Turnabout is fair play — especially when the play’s a musical.
Or, more precisely, a musical spoof.
No prizes will be awarded for correctly guessing that “Mister Wives” — which kicks off a world-premiere run Thursday at the Onyx Theatre — uses as its starting point TLC’s long-running, made-in-Vegas reality series “Sister Wives.”
Unlike “Sister Wives’ ” real-life polygamous clan, headed by patriarch Kody Brown, “Mister Wives” focuses on matriarch Kady (played by Shana Brouwers) and her multiple husbands.
Christopher (Eric Angell), John (Mick Axelrod) and Marty (Ryan Hess) are used to sharing the love, brotherly and otherwise.
But Kady’s courting prospective Mister No. 4, Robert (Gerald Hallowell), and he’s not quite sure what he’s getting into, according to writer-director Natalie Shipman.
Shipman wasn’t quite sure what she was getting into when Onyx Theatre producing director Troy Heard invited her to shepherd “Sister Wives” to the stage.
Shipman, who’s a Second City alumnus — as is her husband Derek, who co-wrote Onyx’s “Showgirls the Musical” with Heard — had never written a play before, “let alone a musical,” she acknowledges. “All I knew was the title.”
And, of course, “the whole culture of reality TV,” where “most of the stuff” audiences watch “is stuff we’re disgusted by,” she says, stuff that’s “not really gross, just fascinating” in a train-wreck way.
“Sister Wives’ ” gender-bending twist also underlines the differences between polygamy — in which the male has multiple spouses — and less common polyandry.
“It’s easy to accept a man having multiple wives,” Shipman suggests. “But would a bunch of men be fine with sharing a woman? I’m going to guess the answer is no.”
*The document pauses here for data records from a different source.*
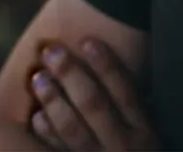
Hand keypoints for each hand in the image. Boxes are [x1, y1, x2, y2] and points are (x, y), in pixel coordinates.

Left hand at [27, 37, 161, 150]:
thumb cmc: (136, 149)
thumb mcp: (145, 130)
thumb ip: (132, 105)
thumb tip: (112, 55)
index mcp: (143, 128)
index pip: (125, 91)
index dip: (106, 65)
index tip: (86, 41)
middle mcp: (122, 144)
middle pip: (94, 104)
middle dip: (71, 75)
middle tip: (51, 51)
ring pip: (73, 128)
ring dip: (53, 100)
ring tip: (38, 77)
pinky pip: (59, 151)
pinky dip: (48, 133)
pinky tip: (36, 116)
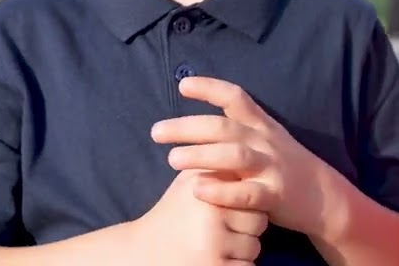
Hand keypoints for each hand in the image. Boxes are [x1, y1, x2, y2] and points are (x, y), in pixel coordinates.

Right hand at [129, 168, 267, 265]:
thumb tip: (246, 144)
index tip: (227, 209)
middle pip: (258, 222)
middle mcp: (212, 214)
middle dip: (245, 229)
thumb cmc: (171, 215)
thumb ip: (216, 162)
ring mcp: (214, 245)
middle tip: (220, 232)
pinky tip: (217, 261)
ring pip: (254, 248)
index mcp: (206, 188)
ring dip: (240, 251)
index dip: (242, 204)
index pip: (252, 194)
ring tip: (214, 247)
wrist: (140, 253)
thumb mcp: (188, 181)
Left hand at [152, 76, 339, 237]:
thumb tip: (197, 126)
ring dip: (201, 155)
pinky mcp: (275, 195)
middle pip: (224, 127)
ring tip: (172, 159)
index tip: (182, 85)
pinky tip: (198, 190)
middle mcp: (265, 141)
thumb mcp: (268, 139)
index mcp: (261, 125)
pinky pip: (246, 192)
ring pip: (234, 156)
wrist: (325, 196)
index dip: (209, 88)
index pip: (235, 97)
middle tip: (156, 131)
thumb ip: (238, 131)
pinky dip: (221, 191)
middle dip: (188, 127)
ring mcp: (271, 167)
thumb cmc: (286, 167)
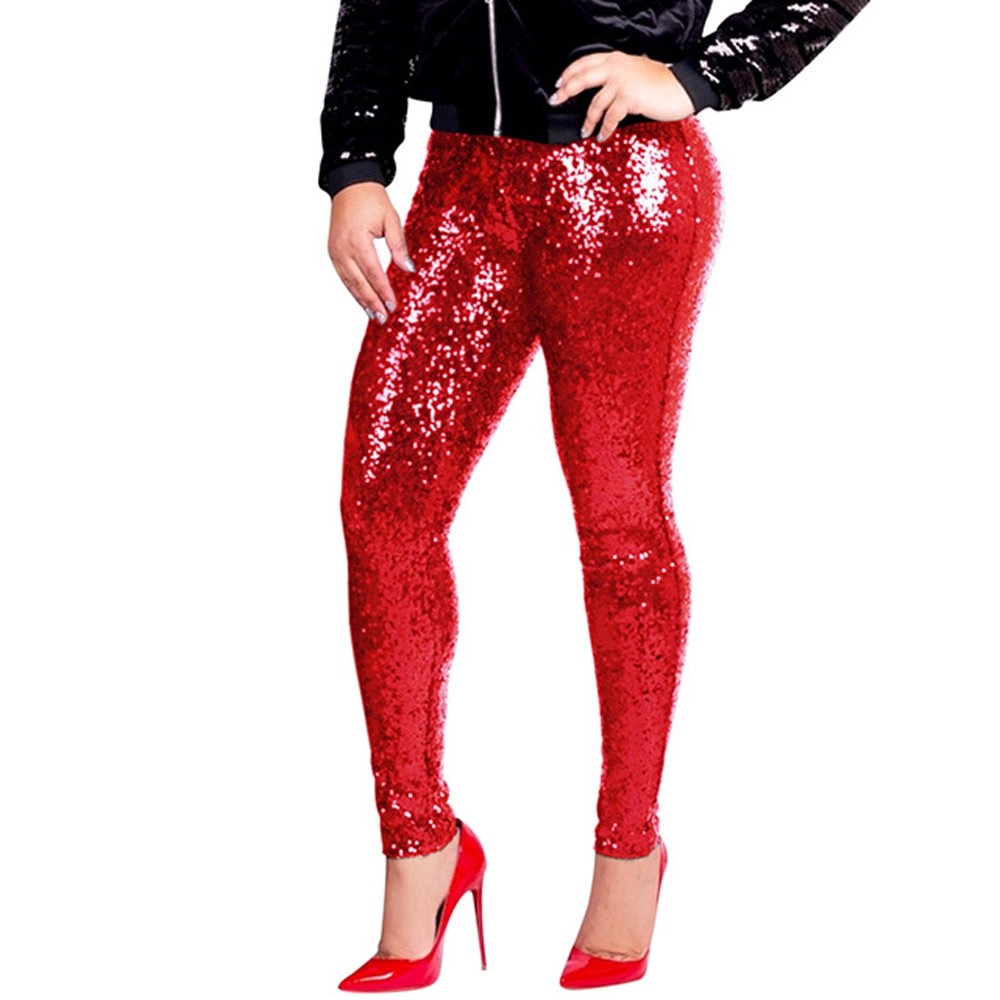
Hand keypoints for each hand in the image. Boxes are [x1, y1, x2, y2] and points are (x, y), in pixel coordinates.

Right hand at [327, 182, 416, 323]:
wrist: (349, 184)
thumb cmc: (372, 200)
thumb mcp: (391, 219)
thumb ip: (399, 246)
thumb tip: (409, 269)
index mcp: (357, 240)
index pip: (373, 272)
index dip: (383, 291)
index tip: (393, 305)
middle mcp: (343, 248)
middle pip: (359, 282)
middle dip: (372, 302)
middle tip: (383, 318)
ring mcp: (335, 251)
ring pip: (349, 283)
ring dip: (362, 301)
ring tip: (374, 316)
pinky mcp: (333, 252)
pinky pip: (344, 276)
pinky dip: (354, 290)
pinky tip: (363, 301)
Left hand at [548, 51, 695, 141]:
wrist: (681, 88)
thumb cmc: (662, 83)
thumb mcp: (636, 71)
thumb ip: (618, 76)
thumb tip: (602, 90)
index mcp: (616, 59)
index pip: (584, 62)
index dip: (568, 73)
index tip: (559, 84)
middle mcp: (616, 67)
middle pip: (582, 78)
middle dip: (565, 92)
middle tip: (556, 102)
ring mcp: (621, 82)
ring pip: (594, 103)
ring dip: (587, 120)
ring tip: (585, 131)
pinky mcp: (628, 98)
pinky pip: (610, 118)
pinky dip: (604, 129)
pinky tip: (602, 136)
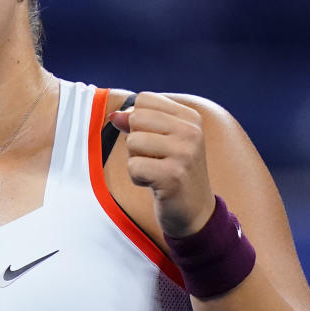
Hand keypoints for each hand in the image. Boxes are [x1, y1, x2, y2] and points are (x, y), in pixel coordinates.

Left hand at [107, 92, 216, 237]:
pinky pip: (133, 166)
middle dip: (135, 140)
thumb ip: (137, 122)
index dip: (137, 120)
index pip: (144, 99)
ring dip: (136, 160)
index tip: (155, 139)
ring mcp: (185, 153)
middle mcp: (191, 132)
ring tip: (155, 171)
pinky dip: (137, 178)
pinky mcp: (173, 176)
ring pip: (133, 142)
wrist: (195, 211)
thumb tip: (114, 115)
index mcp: (190, 117)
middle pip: (136, 117)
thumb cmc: (173, 170)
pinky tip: (155, 183)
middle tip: (154, 158)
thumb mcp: (160, 139)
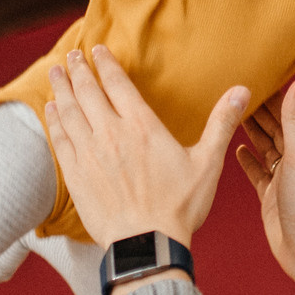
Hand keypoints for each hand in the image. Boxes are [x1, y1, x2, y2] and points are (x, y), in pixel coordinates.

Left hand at [41, 46, 245, 254]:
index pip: (118, 84)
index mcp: (142, 126)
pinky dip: (54, 121)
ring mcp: (90, 154)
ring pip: (69, 111)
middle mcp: (111, 134)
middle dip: (79, 70)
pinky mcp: (76, 175)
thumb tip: (243, 91)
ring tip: (56, 72)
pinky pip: (60, 140)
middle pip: (88, 92)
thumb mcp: (207, 163)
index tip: (96, 49)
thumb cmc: (179, 207)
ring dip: (61, 89)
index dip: (105, 64)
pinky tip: (51, 110)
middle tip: (72, 55)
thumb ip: (221, 123)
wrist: (146, 244)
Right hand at [234, 78, 294, 280]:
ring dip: (250, 129)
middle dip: (257, 106)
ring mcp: (282, 177)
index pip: (286, 110)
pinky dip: (247, 159)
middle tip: (235, 85)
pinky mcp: (270, 195)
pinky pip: (257, 171)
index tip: (254, 69)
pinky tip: (236, 149)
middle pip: (273, 126)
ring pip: (264, 147)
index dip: (271, 91)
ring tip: (233, 110)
All of which enabled her to heighten the satire in “Mister Wives.”
Shipman “skips the obvious jokes,” in Heard’s view, skewering “contemporary gender roles, religion and reality TV in general.”
Coming out of the improv comedy world, Shipman was used to a “very collaborative process,” she explains. “It’s rare that one person will sit down and write the whole thing.”
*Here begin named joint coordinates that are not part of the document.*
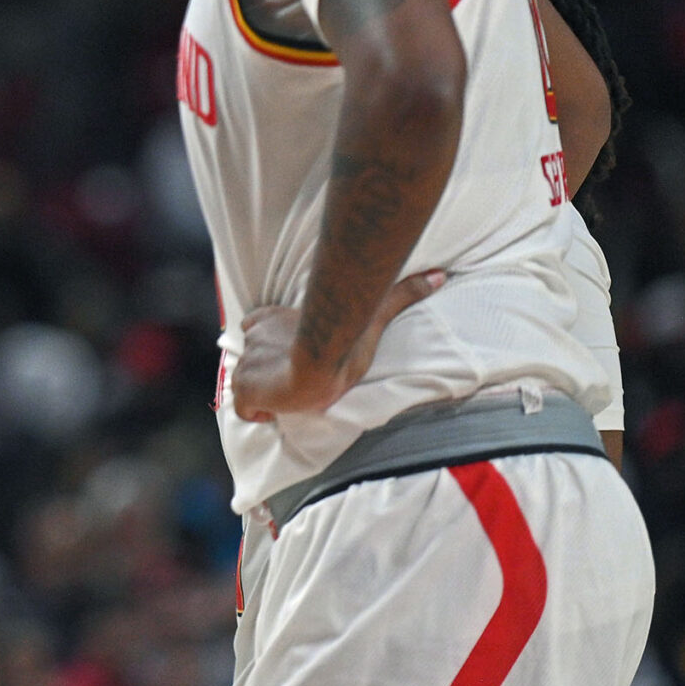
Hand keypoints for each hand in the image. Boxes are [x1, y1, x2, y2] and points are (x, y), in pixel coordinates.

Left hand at [231, 269, 445, 421]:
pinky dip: (257, 411)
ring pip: (248, 380)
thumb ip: (401, 294)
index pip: (258, 325)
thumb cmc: (342, 342)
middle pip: (253, 355)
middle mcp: (253, 337)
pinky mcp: (243, 387)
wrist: (316, 368)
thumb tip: (440, 275)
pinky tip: (276, 410)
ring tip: (289, 396)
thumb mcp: (370, 315)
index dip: (272, 342)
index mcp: (271, 317)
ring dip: (265, 390)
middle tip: (293, 379)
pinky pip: (243, 405)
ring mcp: (246, 362)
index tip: (291, 355)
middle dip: (269, 368)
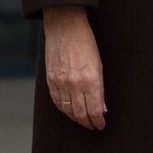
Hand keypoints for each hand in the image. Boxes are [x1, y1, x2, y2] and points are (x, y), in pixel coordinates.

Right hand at [43, 6, 105, 130]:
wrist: (65, 27)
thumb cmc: (86, 43)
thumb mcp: (98, 65)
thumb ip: (99, 88)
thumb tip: (101, 109)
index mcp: (90, 80)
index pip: (94, 110)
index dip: (98, 121)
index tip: (101, 125)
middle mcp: (75, 84)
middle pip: (80, 114)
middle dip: (88, 123)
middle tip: (92, 126)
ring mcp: (61, 83)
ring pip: (68, 111)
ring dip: (76, 118)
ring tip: (82, 120)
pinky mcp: (50, 80)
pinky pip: (56, 102)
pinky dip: (63, 109)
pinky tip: (69, 111)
Good thing she had another person to help her: Mark Wherry, who wrote the music for the eight songs (and one reprise).
In late August, Heard approached Wherry — director of vocal music at the College of Southern Nevada — about composing the “Mister Wives” score.
The Shipman-Wherry team wrote “six songs in eight days,” Wherry recalls, adding two more the following week.
“We knew we were under the gun,” the composer admits. Yet he found the whirlwind songwriting schedule “freeing for me,” because he tends to “slave over” his compositions. Besides, “it was nice not to have to worry about the lyrics.”
Instead, Shipman — who has no musical experience — handed Wherry her lyrics and explained, “it kind of sounds like this.”
For the show’s title number, Shipman wanted it “to sound like ’70s sitcom music,” Wherry recalls. By contrast, Shipman wanted the finale to sound like “a ’90s sitcom,” so Wherry “listened to ‘Growing Pains’ and ‘Full House’ ” for inspiration.
For another number, “she said, ‘I’m hearing Neil Diamond,’ ” so Wherry revisited “Coming to America” and came up with “Faithful,” in which Robert is “having second thoughts” but sings “I’ve got to be faithful, no matter what.”
Each “Mister Wives” number “has its own particular style,” notes Shipman, the mother of two young daughters whose favorite musical — Disney’s animated blockbuster “Frozen” — also influenced the score.
The team previewed a country-flavored “Mister Wives” number — “Get on Board,” which Robert’s fellow “Mister Wives” sing to him — in September at The Smith Center’s monthly Composers’ Showcase in Cabaret Jazz; “Jersey Boys” cast members handled the vocals.
Regulars at the showcase, where Wherry is a frequent participant, know “I’ll go for the cheap laugh,” he acknowledges with a chuckle. But “with (Shipman’s) Second City background,” their “Mister Wives” collaboration is “really clever,” Wherry says. “Natalie took the high road across the board.”
Even so, “it was a struggle to write,” Shipman comments — especially compared to her usual improv-comedy collaborations. “I would never know how a scene was going to end. I had no idea how the story was going to end.”
Now that “Mister Wives’ ” onstage story is about to begin, however, Shipman hopes the comedy comes through.
“I don’t know yet,” she says. “You need an audience to really tell you when it’s funny.”